Action item -> Skip all pictures, then copy the lines from the start of the data through the line with "[4] Buriti F.C.A., Rocha", keeping both ends.

Records from a data source ->
- Opening Delimiter -
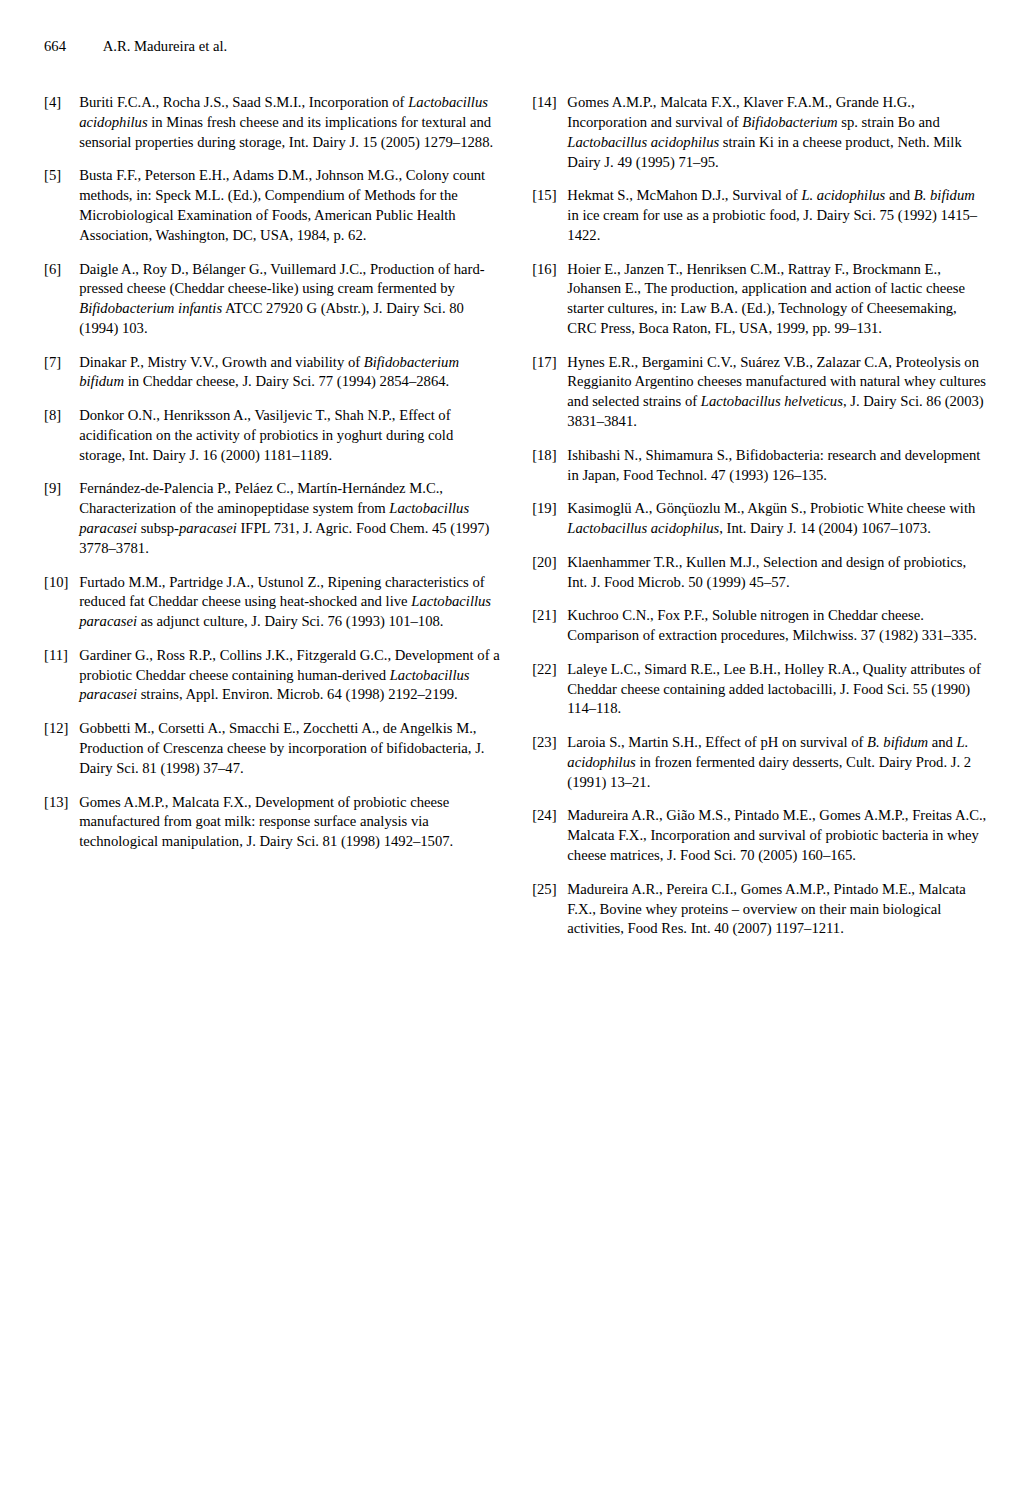664 A.R. Madureira et al.
[4] Buriti F.C.A., Rocha J.S., Saad S.M.I., Incorporation of Lactobacillus acidophilus in Minas fresh cheese and its implications for textural and sensorial properties during storage, Int. Dairy J. 15 (2005) 1279–1288.
[5] Busta F.F., Peterson E.H., Adams D.M., Johnson M.G., Colony count methods, in: Speck M.L. (Ed.), Compendium of Methods for the Microbiological Examination of Foods, American Public Health Association, Washington, DC, USA, 1984, p. 62.
[6] Daigle A., Roy D., Bélanger G., Vuillemard J.C., Production of hard-pressed cheese (Cheddar cheese-like) using cream fermented by Bifidobacterium infantis ATCC 27920 G (Abstr.), J. Dairy Sci. 80 (1994) 103.
[7] Dinakar P., Mistry V.V., Growth and viability of Bifidobacterium bifidum in Cheddar cheese, J. Dairy Sci. 77 (1994) 2854–2864.
[8] Donkor O.N., Henriksson A., Vasiljevic T., Shah N.P., Effect of acidification on the activity of probiotics in yoghurt during cold storage, Int. Dairy J. 16 (2000) 1181–1189.
[9] Fernández-de-Palencia P., Peláez C., Martín-Hernández M.C., Characterization of the aminopeptidase system from Lactobacillus paracasei subsp-paracasei IFPL 731, J. Agric. Food Chem. 45 (1997) 3778–3781.
[10] Furtado M.M., Partridge J.A., Ustunol Z., Ripening characteristics of reduced fat Cheddar cheese using heat-shocked and live Lactobacillus paracasei as adjunct culture, J. Dairy Sci. 76 (1993) 101–108.
[11] Gardiner G., Ross R.P., Collins J.K., Fitzgerald G.C., Development of a probiotic Cheddar cheese containing human-derived Lactobacillus paracasei strains, Appl. Environ. Microb. 64 (1998) 2192–2199.
[12] Gobbetti M., Corsetti A., Smacchi E., Zocchetti A., de Angelkis M., Production of Crescenza cheese by incorporation of bifidobacteria, J. Dairy Sci. 81 (1998) 37–47.
[13] Gomes A.M.P., Malcata F.X., Development of probiotic cheese manufactured from goat milk: response surface analysis via technological manipulation, J. Dairy Sci. 81 (1998) 1492–1507.
[14] Gomes A.M.P., Malcata F.X., Klaver F.A.M., Grande H.G., Incorporation and survival of Bifidobacterium sp. strain Bo and Lactobacillus acidophilus strain Ki in a cheese product, Neth. Milk Dairy J. 49 (1995) 71–95.
[15] Hekmat S., McMahon D.J., Survival of L. acidophilus and B. bifidum in ice cream for use as a probiotic food, J. Dairy Sci. 75 (1992) 1415–1422.
[16] Hoier E., Janzen T., Henriksen C.M., Rattray F., Brockmann E., Johansen E., The production, application and action of lactic cheese starter cultures, in: Law B.A. (Ed.), Technology of Cheesemaking, CRC Press, Boca Raton, FL, USA, 1999, pp. 99–131.
[17] Hynes E.R., Bergamini C.V., Suárez V.B., Zalazar C.A, Proteolysis on Reggianito Argentino cheeses manufactured with natural whey cultures and selected strains of Lactobacillus helveticus, J. Dairy Sci. 86 (2003) 3831–3841.
[18] Ishibashi N., Shimamura S., Bifidobacteria: research and development in Japan, Food Technol. 47 (1993) 126–135.
[19] Kasimoglü A., Gönçüozlu M., Akgün S., Probiotic White cheese with Lactobacillus acidophilus, Int. Dairy J. 14 (2004) 1067–1073.
[20] Klaenhammer T.R., Kullen M.J., Selection and design of probiotics, Int. J. Food Microb. 50 (1999) 45–57.
[21] Kuchroo C.N., Fox P.F., Soluble nitrogen in Cheddar cheese. Comparison of extraction procedures, Milchwiss. 37 (1982) 331–335.
[22] Laleye L.C., Simard R.E., Lee B.H., Holley R.A., Quality attributes of Cheddar cheese containing added lactobacilli, J. Food Sci. 55 (1990) 114–118.
[23] Laroia S., Martin S.H., Effect of pH on survival of B. bifidum and L. acidophilus in frozen fermented dairy desserts, Cult. Dairy Prod. J. 2 (1991) 13–21.
[24] Madureira A.R., Gião M.S., Pintado M.E., Gomes A.M.P., Freitas A.C., Malcata F.X., Incorporation and survival of probiotic bacteria in whey cheese matrices, J. Food Sci. 70 (2005) 160–165.
[25] Madureira A.R., Pereira C.I., Gomes A.M.P., Pintado M.E., Malcata F.X., Bovine whey proteins – overview on their main biological activities, Food Res. Int. 40 (2007) 1197–1211.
- Closing Delimiter -
Response to the exercise ->
664 A.R. Madureira et al.
[4] Buriti F.C.A., Rocha J.S., Saad S.M.I., Incorporation of Lactobacillus acidophilus in Minas fresh cheese and its implications for textural and sensorial properties during storage, Int. Dairy J. 15 (2005) 1279–1288.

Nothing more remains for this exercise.